= Parc archéologique et botanique de Solutré =

Archaeological site and botanical garden in France

The Archaeological and Botanical Park of Solutre (“Parc archéologique et botanique de Solutré” in French) (13,000 m²) is an archaeological site and botanical garden maintained by the Musée départemental de Préhistoire, Solutré-Pouilly, Saône-et-Loire, Bourgogne, France. It is open daily but closed in December.

The park preserves one of the richest archaeological sites of prehistoric Europe: a hunting site used for more than 25,000 years during the Upper Paleolithic period, where hunters came to hunt and butcher thousands of horses and reindeer. Flint tools from this site have been termed Solutrean style. It was first excavated in 1866, classified as a historic monument in 1942, transferred to the management of the Conseil général de Saône-et-Loire in 1993, and opened to the public in 2006.

The park contains a marked trail through the former hunting site, with eight information areas describing the natural environment, its plant species, and results of archaeological research to date. Described are geology, animals in prehistoric times, hunting techniques, the landscape in prehistoric times, the site's discovery and initial excavation, and contemporary excavations.

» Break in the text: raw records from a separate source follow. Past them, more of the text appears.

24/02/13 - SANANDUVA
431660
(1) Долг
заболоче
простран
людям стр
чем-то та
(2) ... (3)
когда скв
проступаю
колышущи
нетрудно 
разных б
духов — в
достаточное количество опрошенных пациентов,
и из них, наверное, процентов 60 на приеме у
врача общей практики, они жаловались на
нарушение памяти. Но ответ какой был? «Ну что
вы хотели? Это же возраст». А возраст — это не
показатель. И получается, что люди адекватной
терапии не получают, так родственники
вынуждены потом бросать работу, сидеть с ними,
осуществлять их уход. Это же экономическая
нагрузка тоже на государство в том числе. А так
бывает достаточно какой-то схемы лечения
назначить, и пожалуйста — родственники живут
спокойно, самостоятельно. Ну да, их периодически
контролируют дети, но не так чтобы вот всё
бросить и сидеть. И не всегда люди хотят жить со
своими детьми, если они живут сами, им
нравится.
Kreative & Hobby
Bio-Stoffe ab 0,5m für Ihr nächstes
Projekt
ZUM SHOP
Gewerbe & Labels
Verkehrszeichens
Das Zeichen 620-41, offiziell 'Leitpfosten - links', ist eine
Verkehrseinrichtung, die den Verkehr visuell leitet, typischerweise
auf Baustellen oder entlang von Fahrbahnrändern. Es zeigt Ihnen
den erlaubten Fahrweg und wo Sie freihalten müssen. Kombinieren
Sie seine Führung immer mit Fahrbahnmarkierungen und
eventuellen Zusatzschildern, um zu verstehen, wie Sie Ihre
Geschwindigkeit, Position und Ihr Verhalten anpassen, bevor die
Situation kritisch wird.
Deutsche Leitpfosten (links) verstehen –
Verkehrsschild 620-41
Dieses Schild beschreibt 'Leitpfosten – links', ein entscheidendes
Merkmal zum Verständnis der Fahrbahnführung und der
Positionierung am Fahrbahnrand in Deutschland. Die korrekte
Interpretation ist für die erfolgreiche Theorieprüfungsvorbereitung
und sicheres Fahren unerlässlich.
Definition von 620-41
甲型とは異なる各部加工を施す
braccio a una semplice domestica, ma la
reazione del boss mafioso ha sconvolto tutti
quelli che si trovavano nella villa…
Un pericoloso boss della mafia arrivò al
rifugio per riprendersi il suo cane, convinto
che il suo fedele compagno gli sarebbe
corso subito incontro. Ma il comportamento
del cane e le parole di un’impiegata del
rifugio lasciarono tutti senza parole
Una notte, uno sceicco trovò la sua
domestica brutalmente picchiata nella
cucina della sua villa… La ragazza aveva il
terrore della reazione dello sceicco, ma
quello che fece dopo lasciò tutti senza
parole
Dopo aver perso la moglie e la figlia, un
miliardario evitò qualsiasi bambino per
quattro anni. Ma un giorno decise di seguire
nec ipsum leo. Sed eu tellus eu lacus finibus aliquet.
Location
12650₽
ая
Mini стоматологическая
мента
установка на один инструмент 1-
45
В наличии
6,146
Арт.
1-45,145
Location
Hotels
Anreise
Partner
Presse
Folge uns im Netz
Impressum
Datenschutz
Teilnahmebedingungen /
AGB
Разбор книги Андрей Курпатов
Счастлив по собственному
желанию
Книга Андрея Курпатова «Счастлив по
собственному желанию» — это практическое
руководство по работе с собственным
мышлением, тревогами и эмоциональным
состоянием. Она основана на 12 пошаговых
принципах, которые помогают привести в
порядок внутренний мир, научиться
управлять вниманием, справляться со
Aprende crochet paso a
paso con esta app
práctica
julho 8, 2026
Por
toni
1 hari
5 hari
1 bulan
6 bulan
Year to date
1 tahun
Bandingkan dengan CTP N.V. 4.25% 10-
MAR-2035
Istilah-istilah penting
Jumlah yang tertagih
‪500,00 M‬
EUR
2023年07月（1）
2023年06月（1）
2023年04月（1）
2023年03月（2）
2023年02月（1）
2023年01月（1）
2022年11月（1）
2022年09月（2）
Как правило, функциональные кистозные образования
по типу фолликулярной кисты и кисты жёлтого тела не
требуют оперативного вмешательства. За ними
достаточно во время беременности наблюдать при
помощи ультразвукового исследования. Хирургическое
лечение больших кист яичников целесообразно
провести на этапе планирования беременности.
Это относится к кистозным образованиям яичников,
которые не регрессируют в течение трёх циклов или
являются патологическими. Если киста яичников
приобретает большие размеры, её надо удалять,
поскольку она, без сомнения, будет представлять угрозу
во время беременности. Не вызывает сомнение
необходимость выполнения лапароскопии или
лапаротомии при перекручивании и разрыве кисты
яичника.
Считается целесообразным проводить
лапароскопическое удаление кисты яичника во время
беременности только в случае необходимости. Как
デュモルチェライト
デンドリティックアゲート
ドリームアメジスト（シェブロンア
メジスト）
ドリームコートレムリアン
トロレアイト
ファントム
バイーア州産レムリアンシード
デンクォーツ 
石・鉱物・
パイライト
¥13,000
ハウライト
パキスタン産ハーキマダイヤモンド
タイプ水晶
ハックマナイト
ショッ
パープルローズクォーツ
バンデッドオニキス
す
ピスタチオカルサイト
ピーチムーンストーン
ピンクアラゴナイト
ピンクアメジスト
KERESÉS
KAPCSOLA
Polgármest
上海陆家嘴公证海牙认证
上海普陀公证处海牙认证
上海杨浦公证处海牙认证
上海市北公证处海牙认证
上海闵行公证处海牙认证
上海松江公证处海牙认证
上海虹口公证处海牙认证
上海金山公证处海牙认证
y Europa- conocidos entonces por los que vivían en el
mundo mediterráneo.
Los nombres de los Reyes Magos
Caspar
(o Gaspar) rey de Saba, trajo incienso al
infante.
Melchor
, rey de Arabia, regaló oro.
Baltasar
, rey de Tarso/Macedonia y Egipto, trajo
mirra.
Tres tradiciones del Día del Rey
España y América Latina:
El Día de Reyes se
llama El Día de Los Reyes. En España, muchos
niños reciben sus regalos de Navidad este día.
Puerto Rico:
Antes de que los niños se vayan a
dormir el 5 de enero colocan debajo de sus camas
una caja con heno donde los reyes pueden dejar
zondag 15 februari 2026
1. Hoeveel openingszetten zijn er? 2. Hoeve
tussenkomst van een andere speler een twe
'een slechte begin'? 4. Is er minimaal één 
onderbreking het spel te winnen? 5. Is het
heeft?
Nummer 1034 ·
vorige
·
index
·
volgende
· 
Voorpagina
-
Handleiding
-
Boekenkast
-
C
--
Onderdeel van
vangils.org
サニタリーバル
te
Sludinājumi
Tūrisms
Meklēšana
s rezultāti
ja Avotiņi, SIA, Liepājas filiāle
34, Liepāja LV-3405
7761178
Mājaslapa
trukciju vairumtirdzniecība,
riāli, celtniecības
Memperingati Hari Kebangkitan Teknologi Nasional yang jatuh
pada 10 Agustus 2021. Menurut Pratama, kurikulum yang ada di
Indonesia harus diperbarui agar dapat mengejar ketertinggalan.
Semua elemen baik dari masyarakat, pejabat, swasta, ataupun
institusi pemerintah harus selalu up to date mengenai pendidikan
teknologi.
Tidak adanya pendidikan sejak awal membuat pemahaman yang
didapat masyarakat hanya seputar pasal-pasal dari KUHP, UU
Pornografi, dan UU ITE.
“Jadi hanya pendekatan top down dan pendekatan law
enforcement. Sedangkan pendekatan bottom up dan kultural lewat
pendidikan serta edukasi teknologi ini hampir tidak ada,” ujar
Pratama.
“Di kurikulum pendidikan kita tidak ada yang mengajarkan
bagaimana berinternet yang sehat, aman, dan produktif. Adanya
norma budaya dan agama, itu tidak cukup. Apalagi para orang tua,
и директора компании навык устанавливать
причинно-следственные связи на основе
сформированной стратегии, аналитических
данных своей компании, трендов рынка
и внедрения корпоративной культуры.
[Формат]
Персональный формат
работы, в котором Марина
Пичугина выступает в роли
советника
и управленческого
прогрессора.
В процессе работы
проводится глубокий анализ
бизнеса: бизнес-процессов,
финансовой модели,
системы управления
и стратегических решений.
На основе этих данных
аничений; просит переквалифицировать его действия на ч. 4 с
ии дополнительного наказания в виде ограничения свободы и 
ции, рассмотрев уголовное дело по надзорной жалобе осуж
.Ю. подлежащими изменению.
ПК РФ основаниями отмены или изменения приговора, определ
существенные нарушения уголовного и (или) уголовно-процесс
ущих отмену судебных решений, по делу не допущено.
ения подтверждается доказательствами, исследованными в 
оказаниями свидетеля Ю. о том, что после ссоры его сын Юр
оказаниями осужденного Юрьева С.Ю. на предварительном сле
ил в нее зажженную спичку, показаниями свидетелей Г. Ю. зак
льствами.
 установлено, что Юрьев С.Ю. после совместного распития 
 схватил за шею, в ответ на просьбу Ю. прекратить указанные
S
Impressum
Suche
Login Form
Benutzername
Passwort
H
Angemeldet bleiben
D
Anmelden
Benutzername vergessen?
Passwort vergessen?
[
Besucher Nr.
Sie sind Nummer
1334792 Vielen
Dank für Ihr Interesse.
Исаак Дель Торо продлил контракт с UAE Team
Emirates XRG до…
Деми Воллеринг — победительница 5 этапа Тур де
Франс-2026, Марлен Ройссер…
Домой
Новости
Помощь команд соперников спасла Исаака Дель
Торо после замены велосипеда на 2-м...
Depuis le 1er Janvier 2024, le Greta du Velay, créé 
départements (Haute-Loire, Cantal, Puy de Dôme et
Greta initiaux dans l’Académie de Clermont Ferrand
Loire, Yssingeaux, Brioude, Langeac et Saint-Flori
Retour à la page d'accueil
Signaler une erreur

Many regional trees, shrubs, and plants are labeled, including Acer campestre, Fraxinus excelsior, Juglans regia, Prunus mahaleb, Pyrus communis, Quercus pubescens, and Robinia pseudoacacia; Cornus sanguinea, Hippocrepis emerus, Ligustrum vulgare, Prunus spinosa, Ribes uva-crispa, Rosa canina, and Sambucus nigra; Aceras anthropophorum, Campanula rotundifolia, Clematis vitalba, Crataegus monogyna, Fragaria vesca, Geranium dissectum, Geranium molle, Geranium robertianum, Helleborus foetidus, Himantoglossum hircinum, Hypericum perforatum, Rubia peregrina, Rumex scutatus, Sanguisorba minor, Saponaria officinalis, Seseli montanum, Sedum album, Sedum reflexum, and Verbascum thapsus.